- Exercise objective:
Continue the passage on perforated eardrums from the point where it ends.

- Supplied text:
A perforated eardrum (tympanic membrane perforation) is a prick in the eardrum. It can be caused by infection (otitis media), trauma, overpressure (loud noise), inappropriate ear clearing, and changes in middle ear pressure. An otoscope can be used to view the eardrum to diagnose a perforation. Perforations may heal naturally or require surgery.

== Presentation ==
A perforated eardrum leads to conductive hearing loss, which is usually temporary. Other symptoms may include tinnitus, ear pain, vertigo, or a discharge of mucus. Nausea and/or vomiting secondary to vertigo may occur.

== Causes ==
A perforated eardrum can have one of many causes, such as:

- Infection (otitis media). This infection may then spread through the middle ear and may reoccur.
- Trauma. This may be caused by trying to clean ear wax with sharp instruments. It may also occur due to surgical complications.
- Overpressure (loud noise or shockwave from an explosion).
- Inappropriate ear clearing.
- Flying with a severe cold, due to changes in air pressure and blocked Eustachian tubes resulting from the cold. This is especially true on landing.

- Extracted entries:
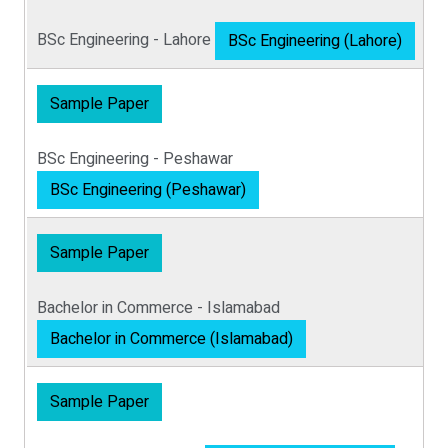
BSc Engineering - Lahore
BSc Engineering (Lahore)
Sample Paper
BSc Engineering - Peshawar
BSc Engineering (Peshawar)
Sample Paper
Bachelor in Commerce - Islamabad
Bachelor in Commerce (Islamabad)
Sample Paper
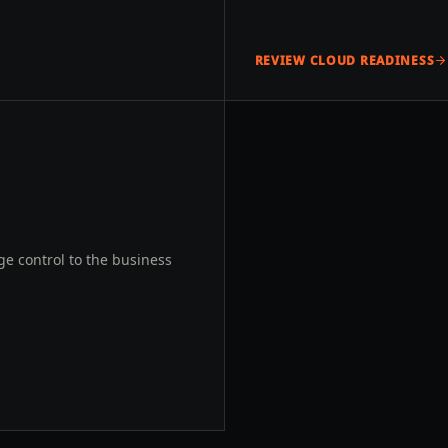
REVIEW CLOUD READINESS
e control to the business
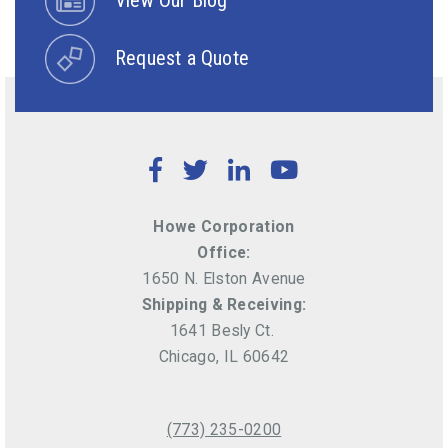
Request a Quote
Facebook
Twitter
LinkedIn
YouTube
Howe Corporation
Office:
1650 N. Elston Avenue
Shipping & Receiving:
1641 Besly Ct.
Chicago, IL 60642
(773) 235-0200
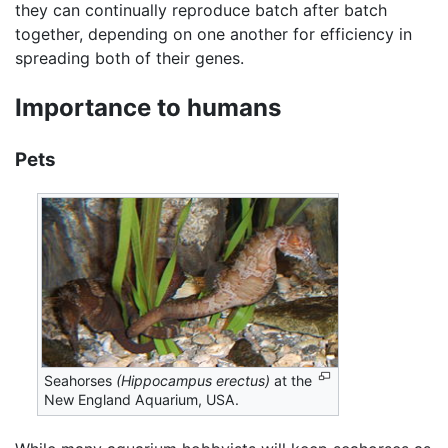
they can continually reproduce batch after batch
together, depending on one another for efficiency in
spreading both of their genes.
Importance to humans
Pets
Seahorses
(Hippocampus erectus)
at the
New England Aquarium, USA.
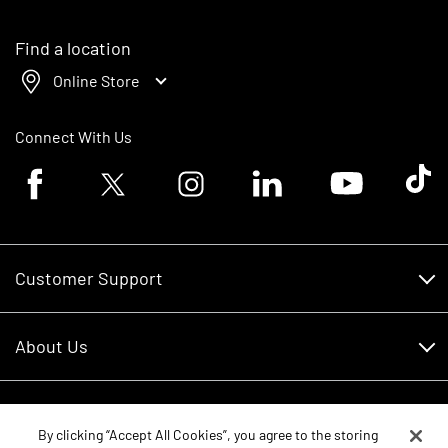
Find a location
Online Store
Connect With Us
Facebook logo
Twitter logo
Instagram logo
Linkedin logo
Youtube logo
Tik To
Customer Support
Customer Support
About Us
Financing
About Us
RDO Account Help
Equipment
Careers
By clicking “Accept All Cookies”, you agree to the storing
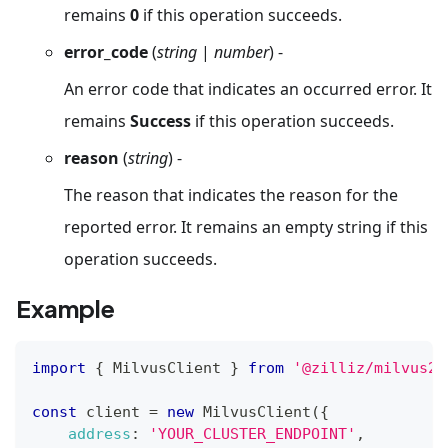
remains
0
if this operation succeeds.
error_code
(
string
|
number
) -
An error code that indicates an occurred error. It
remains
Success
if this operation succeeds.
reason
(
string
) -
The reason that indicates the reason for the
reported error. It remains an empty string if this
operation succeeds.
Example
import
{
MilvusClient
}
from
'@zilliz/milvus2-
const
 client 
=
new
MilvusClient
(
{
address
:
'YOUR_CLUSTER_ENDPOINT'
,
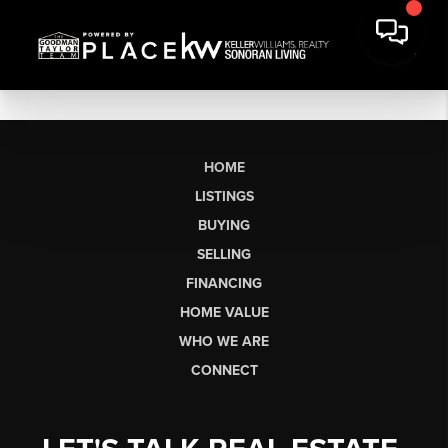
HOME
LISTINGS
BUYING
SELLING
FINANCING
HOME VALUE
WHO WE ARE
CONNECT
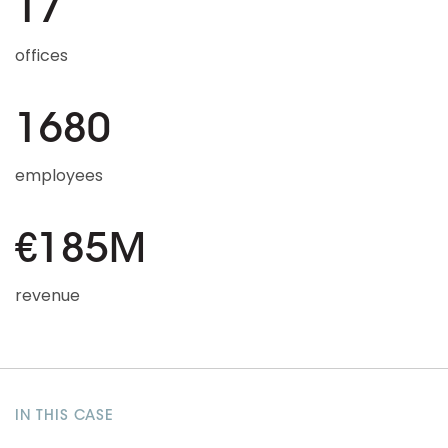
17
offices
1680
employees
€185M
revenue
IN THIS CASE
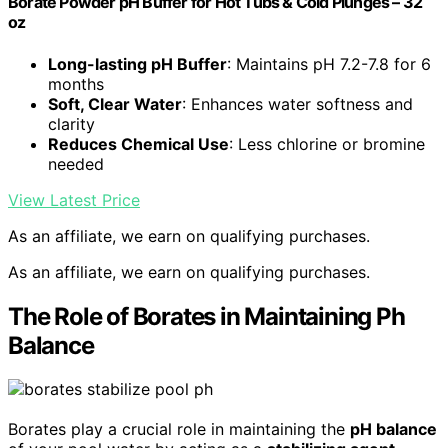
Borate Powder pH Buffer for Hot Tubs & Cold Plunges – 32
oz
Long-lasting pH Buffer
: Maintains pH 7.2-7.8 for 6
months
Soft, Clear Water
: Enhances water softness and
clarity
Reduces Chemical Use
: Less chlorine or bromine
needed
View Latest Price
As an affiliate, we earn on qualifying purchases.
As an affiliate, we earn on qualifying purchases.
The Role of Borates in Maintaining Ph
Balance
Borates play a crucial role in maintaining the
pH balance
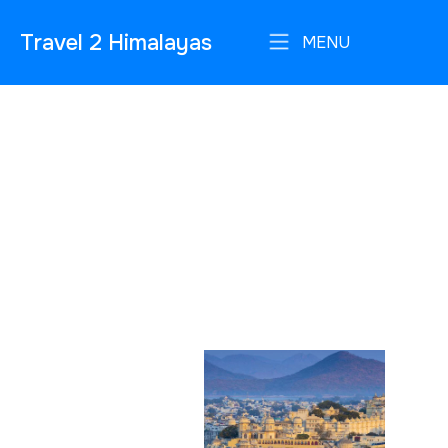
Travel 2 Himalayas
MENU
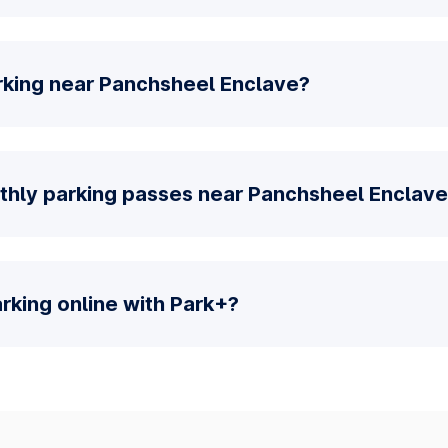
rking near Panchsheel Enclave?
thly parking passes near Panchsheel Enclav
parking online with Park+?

- Result:
== Diagnosis ==
An otoscope can be used to look at the ear canal. This gives a view of the ear canal and eardrum, so that a perforated eardrum can be seen. Tympanometry may also be used.

== Treatment ==

=== Conservative management ===
A perforated eardrum often heals naturally. It may heal in a few weeks or may take up to a few months.

=== Surgery ===
Some perforations require surgical intervention. This may take the form of a paper patch to promote healing (a simple procedure by an ear, nose and throat specialist), or surgery (tympanoplasty). However, in some cases, the perforation can last several years and will be unable to heal naturally. For patients with persistent perforation, surgery is usually undertaken to close the perforation. The objective of the surgery is to provide a platform of sort to support the regrowth and healing of the tympanic membrane in the two weeks post-surgery period. There are two ways of doing the surgery:

1. Traditional tympanoplasty, usually using the microscope and performed through a 10 cm incision behind the ear lobe. This technique was introduced by Wullstien and Zollner and popularized by the Jim Sheehy at the House Ear Institute.
2. Endoscopic tympanoplasty, usually using the endoscope through the ear canal without the need for incision. This technique was introduced and popularized by Professor Tarabichi of TSESI: Tarabichi Stammberger Ear and Sinus Institute.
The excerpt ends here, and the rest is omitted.